+++ RECORD EXTRACTS

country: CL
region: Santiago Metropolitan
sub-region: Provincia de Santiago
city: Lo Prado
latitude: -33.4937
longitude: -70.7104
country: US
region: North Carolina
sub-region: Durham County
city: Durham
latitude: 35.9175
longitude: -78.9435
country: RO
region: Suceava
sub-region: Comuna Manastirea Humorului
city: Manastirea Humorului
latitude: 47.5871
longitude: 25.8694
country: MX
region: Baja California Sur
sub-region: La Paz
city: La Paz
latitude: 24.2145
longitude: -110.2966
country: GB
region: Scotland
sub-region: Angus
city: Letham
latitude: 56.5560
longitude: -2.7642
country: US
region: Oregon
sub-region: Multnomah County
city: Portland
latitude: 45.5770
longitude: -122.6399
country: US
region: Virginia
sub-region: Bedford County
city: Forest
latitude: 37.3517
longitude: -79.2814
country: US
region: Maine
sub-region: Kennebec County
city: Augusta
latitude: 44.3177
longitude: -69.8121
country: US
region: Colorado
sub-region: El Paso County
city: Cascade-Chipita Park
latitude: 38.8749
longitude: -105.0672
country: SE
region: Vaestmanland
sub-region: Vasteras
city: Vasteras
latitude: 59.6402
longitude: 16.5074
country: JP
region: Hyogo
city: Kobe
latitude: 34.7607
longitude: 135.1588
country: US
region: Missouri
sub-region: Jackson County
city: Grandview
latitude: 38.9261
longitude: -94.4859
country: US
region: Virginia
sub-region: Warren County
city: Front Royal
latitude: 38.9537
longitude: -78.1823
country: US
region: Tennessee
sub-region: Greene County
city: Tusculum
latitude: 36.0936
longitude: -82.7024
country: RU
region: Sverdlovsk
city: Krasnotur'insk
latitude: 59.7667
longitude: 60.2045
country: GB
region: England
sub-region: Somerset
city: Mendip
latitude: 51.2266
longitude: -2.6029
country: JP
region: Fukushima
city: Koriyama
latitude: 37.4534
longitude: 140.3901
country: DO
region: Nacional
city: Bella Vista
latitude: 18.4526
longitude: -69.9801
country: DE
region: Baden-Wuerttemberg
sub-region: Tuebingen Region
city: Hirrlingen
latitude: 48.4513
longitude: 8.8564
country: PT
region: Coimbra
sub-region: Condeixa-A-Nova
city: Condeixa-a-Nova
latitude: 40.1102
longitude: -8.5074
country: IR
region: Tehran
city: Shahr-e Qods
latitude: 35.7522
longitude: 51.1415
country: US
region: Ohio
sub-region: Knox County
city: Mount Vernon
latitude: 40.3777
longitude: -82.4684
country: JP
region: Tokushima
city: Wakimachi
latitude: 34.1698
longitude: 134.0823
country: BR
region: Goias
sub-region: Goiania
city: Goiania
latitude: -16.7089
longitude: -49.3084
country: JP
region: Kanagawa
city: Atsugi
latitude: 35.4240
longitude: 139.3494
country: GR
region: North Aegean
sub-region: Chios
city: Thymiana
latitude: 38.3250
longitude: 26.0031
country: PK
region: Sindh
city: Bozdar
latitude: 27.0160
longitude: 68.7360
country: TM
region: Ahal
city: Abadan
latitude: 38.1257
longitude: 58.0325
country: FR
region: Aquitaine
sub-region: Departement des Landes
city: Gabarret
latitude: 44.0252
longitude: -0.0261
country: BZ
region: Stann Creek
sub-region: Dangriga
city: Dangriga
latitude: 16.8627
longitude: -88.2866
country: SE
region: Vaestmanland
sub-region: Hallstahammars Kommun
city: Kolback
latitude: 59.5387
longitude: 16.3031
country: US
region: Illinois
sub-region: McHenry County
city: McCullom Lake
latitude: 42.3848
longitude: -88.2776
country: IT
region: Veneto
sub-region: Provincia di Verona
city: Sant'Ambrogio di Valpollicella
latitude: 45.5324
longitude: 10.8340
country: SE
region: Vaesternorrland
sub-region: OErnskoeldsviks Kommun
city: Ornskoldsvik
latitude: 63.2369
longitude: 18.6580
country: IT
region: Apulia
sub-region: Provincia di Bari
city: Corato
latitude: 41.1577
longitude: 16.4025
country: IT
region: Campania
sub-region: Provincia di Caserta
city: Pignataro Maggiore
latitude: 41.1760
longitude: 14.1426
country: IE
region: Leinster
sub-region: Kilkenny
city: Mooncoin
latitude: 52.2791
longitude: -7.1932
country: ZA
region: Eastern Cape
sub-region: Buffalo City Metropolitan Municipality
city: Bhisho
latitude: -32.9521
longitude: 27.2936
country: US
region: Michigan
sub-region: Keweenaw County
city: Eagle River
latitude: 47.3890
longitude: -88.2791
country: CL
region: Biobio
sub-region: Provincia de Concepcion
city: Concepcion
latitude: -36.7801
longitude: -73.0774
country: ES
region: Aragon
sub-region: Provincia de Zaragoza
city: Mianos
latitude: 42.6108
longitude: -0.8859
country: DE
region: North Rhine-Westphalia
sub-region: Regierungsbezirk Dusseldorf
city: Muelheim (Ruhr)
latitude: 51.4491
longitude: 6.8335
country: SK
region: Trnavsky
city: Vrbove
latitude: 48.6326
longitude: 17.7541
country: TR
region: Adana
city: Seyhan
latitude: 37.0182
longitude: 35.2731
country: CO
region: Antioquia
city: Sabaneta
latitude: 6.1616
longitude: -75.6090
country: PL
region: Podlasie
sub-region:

++++++

WHAT YOU HAVE TO DO: Present each line of the records above as a Markdown table with the columns "Row" and "Line," numbering the rows in order and omitting blank lines.

RESPONSE TO THIS TASK:
| Row | Line |
|---|---|
| 1 | country: CL |
| 2 | region: Santiago Metropolitan |
| 3 | sub-region: Provincia de Santiago |
| 4 | city: Lo Prado |
| 5 | latitude: -33.4937 |
| 6 | longitude: -70.7104 |
| 7 | country: US |
| 8 | region: North Carolina |
| 9 | sub-region: Durham County |
| 10 | city: Durham |
| 11 | latitude: 35.9175 |
| 12 | longitude: -78.9435 |
| 13 | country: RO |
| 14 | region: Suceava |
| 15 | sub-region: Comuna Manastirea Humorului |
| 16 | city: Manastirea Humorului |
| 17 | latitude: 47.5871 |
| 18 | longitude: 25.8694 |
| 19 | country: MX |
| 20 | region: Baja California Sur |
| 21 | sub-region: La Paz |
| 22 | city: La Paz |
| 23 | latitude: 24.2145 |
| 24 | longitude: -110.2966 |
| 25 | country: GB |
| 26 | region: Scotland |
| 27 | sub-region: Angus |
| 28 | city: Letham |
| 29 | latitude: 56.5560 |
| 30 | longitude: -2.7642 |
| 31 | country: US |
| 32 | region: Oregon |
| 33 | sub-region: Multnomah County |
| 34 | city: Portland |
| 35 | latitude: 45.5770 |
| 36 | longitude: -122.6399 |
| 37 | country: US |
| 38 | region: Virginia |
| 39 | sub-region: Bedford County |
| 40 | city: Forest |
| 41 | latitude: 37.3517 |
| 42 | longitude: -79.2814 |
| 43 | country: US |
| 44 | region: Maine |
| 45 | sub-region: Kennebec County |
| 46 | city: Augusta |
| 47 | latitude: 44.3177 |
| 48 | longitude: -69.8121 |
| 49 | country: US |
| 50 | region: Colorado |
| 51 | sub-region: El Paso County |
| 52 | city: Cascade-Chipita Park |
| 53 | latitude: 38.8749 |
| 54 | longitude: -105.0672 |
| 55 | country: SE |
| 56 | region: Vaestmanland |
| 57 | sub-region: Vasteras |
| 58 | city: Vasteras |
| 59 | latitude: 59.6402 |
| 60 | longitude: 16.5074 |
| 61 | country: JP |
| 62 | region: Hyogo |
| 63 | city: Kobe |
| 64 | latitude: 34.7607 |
| 65 | longitude: 135.1588 |
| 66 | country: US |
| 67 | region: Missouri |
| 68 | sub-region: Jackson County |
| 69 | city: Grandview |
| 70 | latitude: 38.9261 |
| 71 | longitude: -94.4859 |
| 72 | country: US |
| 73 | region: Virginia |
| 74 | sub-region: Warren County |
| 75 | city: Front Royal |
| 76 | latitude: 38.9537 |
| 77 | longitude: -78.1823 |
| 78 | country: US |
| 79 | region: Tennessee |
| 80 | sub-region: Greene County |
| 81 | city: Tusculum |
| 82 | latitude: 36.0936 |
| 83 | longitude: -82.7024 |
| 84 | country: RU |
| 85 | region: Sverdlovsk |
| 86 | city: Krasnotur'insk |
| 87 | latitude: 59.7667 |
| 88 | longitude: 60.2045 |
| 89 | country: GB |
| 90 | region: England |
| 91 | sub-region: Somerset |
| 92 | city: Mendip |
| 93 | latitude: 51.2266 |
| 94 | longitude: -2.6029 |
| 95 | country: JP |
| 96 | region: Fukushima |
| 97 | city: Koriyama |
| 98 | latitude: 37.4534 |
| 99 | longitude: 140.3901 |
| 100 | country: DO |
| 101 | region: Nacional |
| 102 | city: Bella Vista |
| 103 | latitude: 18.4526 |
| 104 | longitude: -69.9801 |
| 105 | country: DE |
| 106 | region: Baden-Wuerttemberg |
| 107 | sub-region: Tuebingen Region |
| 108 | city: Hirrlingen |
| 109 | latitude: 48.4513 |
| 110 | longitude: 8.8564 |
| 111 | country: PT |
| 112 | region: Coimbra |
| 113 | sub-region: Condeixa-A-Nova |
| 114 | city: Condeixa-a-Nova |
| 115 | latitude: 40.1102 |
| 116 | longitude: -8.5074 |
| 117 | country: IR |
| 118 | region: Tehran |
| 119 | city: Shahr-e Qods |
| 120 | latitude: 35.7522 |
| 121 | longitude: 51.1415 |
| 122 | country: US |
| 123 | region: Ohio |
| 124 | sub-region: Knox County |
| 125 | city: Mount Vernon |
| 126 | latitude: 40.3777 |
| 127 | longitude: -82.4684 |
| 128 | country: JP |
| 129 | region: Tokushima |
| 130 | city: Wakimachi |
| 131 | latitude: 34.1698 |
| 132 | longitude: 134.0823 |
| 133 | country: BR |
| 134 | region: Goias |
| 135 | sub-region: Goiania |
| 136 | city: Goiania |
| 137 | latitude: -16.7089 |
| 138 | longitude: -49.3084 |
| 139 | country: JP |
| 140 | region: Kanagawa |
| 141 | city: Atsugi |
| 142 | latitude: 35.4240 |
| 143 | longitude: 139.3494 |
| 144 | country: GR |
| 145 | region: North Aegean |
| 146 | sub-region: Chios |
| 147 | city: Thymiana |
| 148 | latitude: 38.3250 |
| 149 | longitude: 26.0031 |
| 150 | country: PK |
| 151 | region: Sindh |
| 152 | city: Bozdar |
| 153 | latitude: 27.0160 |
| 154 | longitude: 68.7360 |
| 155 | country: TM |
| 156 | region: Ahal |
| 157 | city: Abadan |
| 158 | latitude: 38.1257 |
| 159 | longitude: 58.0325 |
| 160 | country: FR |
| 161 | region: Aquitaine |
| 162 | sub-region: Departement des Landes |
| 163 | city: Gabarret |
| 164 | latitude: 44.0252 |
| 165 | longitude: -0.0261 |
| 166 | country: BZ |
| 167 | region: Stann Creek |
| 168 | sub-region: Dangriga |
| 169 | city: Dangriga |
| 170 | latitude: 16.8627 |
| 171 | longitude: -88.2866 |
| 172 | country: SE |
| 173 | region: Vaestmanland |
| 174 | sub-region: Hallstahammars Kommun |
| 175 | city: Kolback |
| 176 | latitude: 59.5387 |
| 177 | longitude: 16.3031 |
| 178 | country: US |
| 179 | region: Illinois |
| 180 | sub-region: McHenry County |
| 181 | city: McCullom Lake |
| 182 | latitude: 42.3848 |
| 183 | longitude: -88.2776 |
| 184 | country: IT |
| 185 | region: Veneto |
| 186 | sub-region: Provincia di Verona |
| 187 | city: Sant'Ambrogio di Valpollicella |
| 188 | latitude: 45.5324 |
| 189 | longitude: 10.8340 |
| 190 | country: SE |
| 191 | region: Vaesternorrland |
| 192 | sub-region: OErnskoeldsviks Kommun |
| 193 | city: Ornskoldsvik |
| 194 | latitude: 63.2369 |
| 195 | longitude: 18.6580 |
| 196 | country: IT |
| 197 | region: Apulia |
| 198 | sub-region: Provincia di Bari |
| 199 | city: Corato |
| 200 | latitude: 41.1577 |
| 201 | longitude: 16.4025 |
| 202 | country: IT |
| 203 | region: Campania |
| 204 | sub-region: Provincia di Caserta |
| 205 | city: Pignataro Maggiore |
| 206 | latitude: 41.1760 |
| 207 | longitude: 14.1426 |
| 208 | country: IE |
| 209 | region: Leinster |
| 210 | sub-region: Kilkenny |
| 211 | city: Mooncoin |
| 212 | latitude: 52.2791 |
| 213 | longitude: -7.1932 |
| 214 | country: ZA |
| 215 | region: Eastern Cape |
| 216 | sub-region: Buffalo City Metropolitan Municipality |
| 217 | city: Bhisho |
| 218 | latitude: -32.9521 |
| 219 | longitude: 27.2936 |
| 220 | country: US |
| 221 | region: Michigan |
| 222 | sub-region: Keweenaw County |
| 223 | city: Eagle River |
| 224 | latitude: 47.3890 |
| 225 | longitude: -88.2791 |
| 226 | country: CL |
| 227 | region: Biobio |
| 228 | sub-region: Provincia de Concepcion |
| 229 | city: Concepcion |
| 230 | latitude: -36.7801 |
| 231 | longitude: -73.0774 |
| 232 | country: ES |
| 233 | region: Aragon |
| 234 | sub-region: Provincia de Zaragoza |
| 235 | city: Mianos |
| 236 | latitude: 42.6108 |
| 237 | longitude: -0.8859 |
| 238 | country: DE |
| 239 | region: North Rhine-Westphalia |
| 240 | sub-region: Regierungsbezirk Dusseldorf |
| 241 | city: Muelheim (Ruhr) |
| 242 | latitude: 51.4491 |
| 243 | longitude: 6.8335 |
| 244 | country: SK |
| 245 | region: Trnavsky |
| 246 | city: Vrbove |
| 247 | latitude: 48.6326 |
| 248 | longitude: 17.7541 |
| 249 | country: TR |
| 250 | region: Adana |
| 251 | city: Seyhan |
| 252 | latitude: 37.0182 |
| 253 | longitude: 35.2731 |
| 254 | country: CO |
| 255 | region: Antioquia |
| 256 | city: Sabaneta |
| 257 | latitude: 6.1616 |
| 258 | longitude: -75.6090 |
| 259 | country: PL |
| 260 | region: Podlasie |
| 261 | sub-region: |